|
|
N°95, 02 июня 2006 |
|
ИД "Время" |
|
|
|
|
Гроза, луч света и светлое царство
Плетнев продирижировал симфониями Бетховена
Цикл «Бетховенские академии», растворенный в сезоне и сгустившийся однажды в трехдневном марафоне «Все фортепианные концерты», неординарен не только потому, что величественно-хрестоматийная музыка звучит в заведомо достойном исполнении. Симфонии и концерты Бетховена в зале «Оркестрион» в Новых Черемушках, где помещается немногим более 400 человек, а между оркестром и публикой нет ничего, что символизировало бы традиционную концертную ситуацию «возвышения-отдаления», наполняют акустику места до краев, предлагают слушателю очень своеобразную версию камерности и делают его предельно сопричастным. Сидит слушатель в Черемушках весь с ног до головы в Бетховене, в его ярости и его веселости, в его пышности и нежности, в его слепящей архитектонической ясности и грубоватой буре его шуток и щемящих чувств. Сидит, и нет ему никакой защиты -- ни филармонической возвышенности, ни акустических барьеров. И если вдруг, как, например, в Шестой симфонии, случается гроза, то этот самый слушатель закрывает голову руками и чувствует себя таким мокрым, словно ему на голову вылились все ливни этого лета.
От такого Бетховена нет спасения, тем более что плетневский Российский национальный оркестр выступает здесь таким, каким его редко можно слышать на больших площадках. Он не сдержанно тщательный, вежливый, аккуратный и скупой на форте, а совершенно раскованный, если не сказать распоясанный, он поет во все горло и потрясает откровенными громами. Эффект, производимый этим сочетанием открытого звука и взвинченно-упругих плетневских интерпретаций, ошеломил еще в серии Фортепианных концертов.
Потом, примерно две недели назад, Плетнев продирижировал двумя симфониями -- грациозной Второй и Третьей (той самой, с зачеркнутым посвящением Наполеону). И в этом было столько игрушечности, революции, романтизма и ослепительной то ли пугающей, то ли захватывающей ясности, что концерт показался какой-то перевернутой с ног на голову хрестоматией.
Теперь прозвучали Шестая и Седьмая симфонии, в которых плетневский Бетховен предстал совсем другим. Картины сельской жизни (радость по прибытии в деревню, сцена у ручья, птички, гроза и прочее) приобрели какую-то безудержную импровизационную взвинченность, сумбурность пылкой, необузданной фантазии, пугающей уже не своей стройностью, а своим пылом. Оркестру в этой ситуации было несколько сложнее -- струнные не всегда звучали безупречно, а баланс порой оказывался чуть клочковатым. Но в целом пейзанская живопись обезоруживала своими густыми красками и бурными линиями.

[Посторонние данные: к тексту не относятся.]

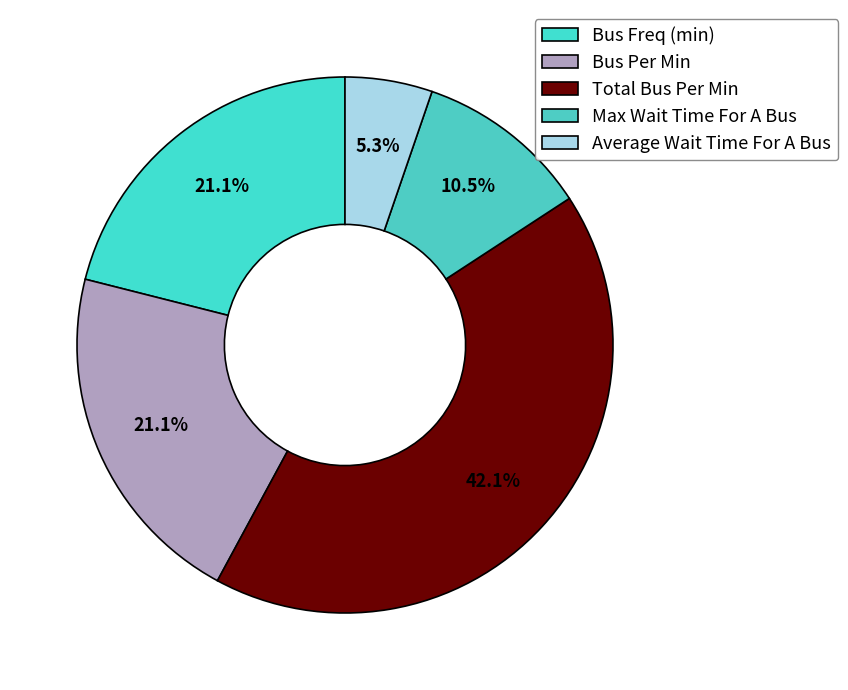

What is the largest slice in the pie chart?

Total Bus Per Min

Едва ли не главной интригой вечера могла быть Седьмая симфония с ее хрестоматийным мраком Второй части. Плетнев, этот непревзойденный мастер медленных частей, из которых умеет доставать невиданные до сих пор глубины леденящей красоты и пронзительной онемелости, мог, возможно, сделать из этой части что-то невообразимое. Но в этот вечер у него что-то совсем другое было в голове. Как говорят очевидцы, на репетиции он предложил оркестру три варианта оркестрового поведения в этой музыке: хоронить, танцевать и петь. И на концерте выбрал третий, в некотором смысле промежуточный. Как-то ему было не до церемоний, и похоронный марш, равно как церемониальный танец, ему оказались не близки. Пение было простодушным и оголило не только внутреннюю подвижность Второй части, но и некоторую ее истерику.
Отпев благополучно эту хрестоматийно-грузную музыку, оркестр снова принялся за дело -- главное дело этого вечера: кружить голову, греметь, топтаться, похохатывать и ошеломлять. Финал Седьмой симфонии был просто головокружительным.
Это странное ощущение музыки, когда видишь, что половина оркестра улыбается и чуть ли не пританцовывает с инструментами в руках, не просто редкость, а приятная редкость. В случаях аунтентизма о таком говорят «играли как рок-музыку». Но тут была не рок-музыка -- тут были мазурки вперемешку с камаринскими. Играли как Бетховена, получая от него несусветное наслаждение. Духовые творили чудеса, низкие струнные делали невозможное, скрипки успевали, и литаврист Александр Суворов на заднем плане царил как тайный император этого всего разнузданного веселья.
Плетнев, кажется, должен был остаться доволен. В том числе тем, с каким блеском в пух и прах разбил представления о самом себе как о певце сдержанности и сумраков.